Corporate investors may not be the most numerous group of institutional investors in the private equity universe, but they do have financial firepower. Preqin’s Investor Intelligence online service currently tracks 284 corporate investors, with total assets under management of $4.4tn and approximately $14bn allocated to private equity. Preqin has data for 5,874 investors that are actively investing in private equity; these investors have total assets under management of $107tn, meaning that corporate investors account for fewer than 5% of all investors committing capital to the asset class.
According to Preqin data, venture capital funds are attracting the lion’s share of corporate investors’ private equity commitments. Of the corporate investors tracked by Preqin, 216 (76%) have a preference for investing in venture capital funds (including seed, early stage, start-up, expansion and late stage). Just a quarter (71) of corporate investors incorporates buyouts into their strategy and fewer than 8% (22) of these investors are focused exclusively on buyouts. In recent years, there has been a rise in the number of corporate venture capital funds; names such as Google, Twitter and Siemens all have dedicated venture capital arms for predominantly direct investments. Corporate investors exhibiting a preference for venture capital investments is logical; firms want to keep on top of the latest developments in their specific fields.

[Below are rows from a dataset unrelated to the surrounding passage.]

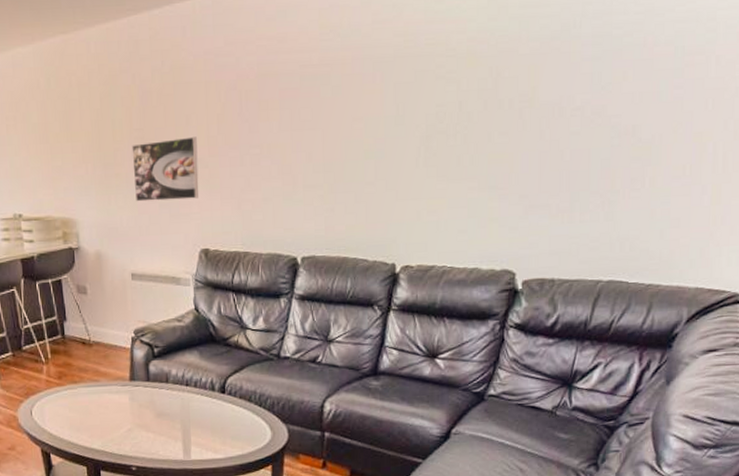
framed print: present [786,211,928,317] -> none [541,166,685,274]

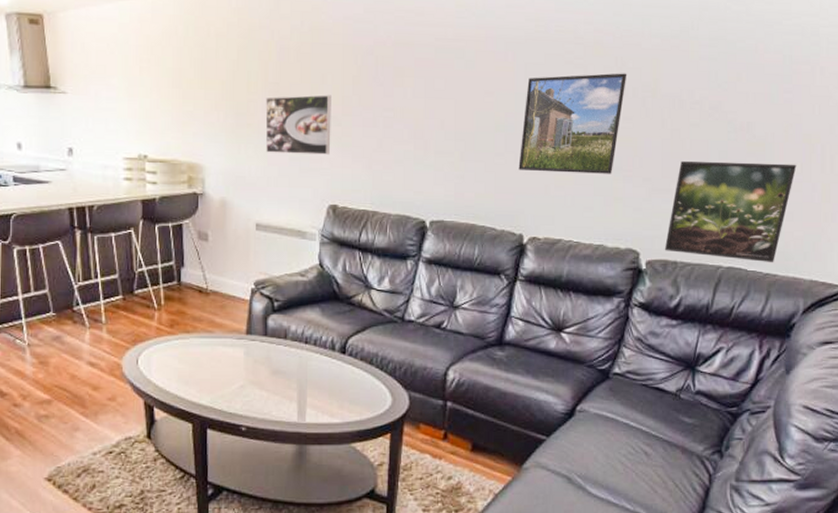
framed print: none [389,84,503,198] -> present [518,73,627,174]
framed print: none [541,166,685,274] -> present [664,161,797,263]

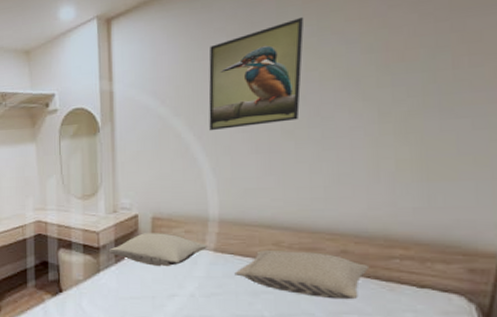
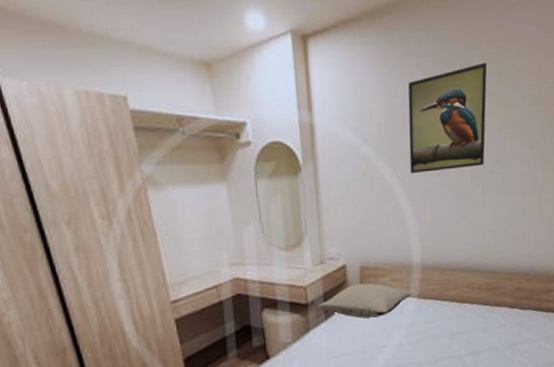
pillow: present [234,249,370,300] -> none [436,291,536,333]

Ranking the top 10 corporate investors by assets under management leaves the $300bn Power Corporation of Canada on top of the list; the firm has a current allocation to private equity of 0.12% ($364mn) looking to invest in both buyout and venture capital funds in Europe and the US. The $203bn retail giant Wal-Mart sits in second place, allocating its funds solely to co-investments in the US and South America, just ahead of the $175bn technology multinational Microsoft, which has a diversified portfolio including venture capital, buyout, distressed debt, growth, mezzanine, natural resources, secondaries and special situations funds. Unsurprisingly, the $131bn search engine Google also features in the top 10. Google is mainly committing capital to global venture capital and growth funds.
Western Europe-headquartered corporate investors take three of the places in the top 10. The $155bn Anglo-Swiss multinational commodity trading and mining company, Glencore, takes fifth place and is the only investor in this selection allocating its funds exclusively to buyout funds. The $131bn Spanish telecommunications giant Telefónica, and the $125bn healthcare leader Novartis, are also some of the largest players in the corporate investor universe.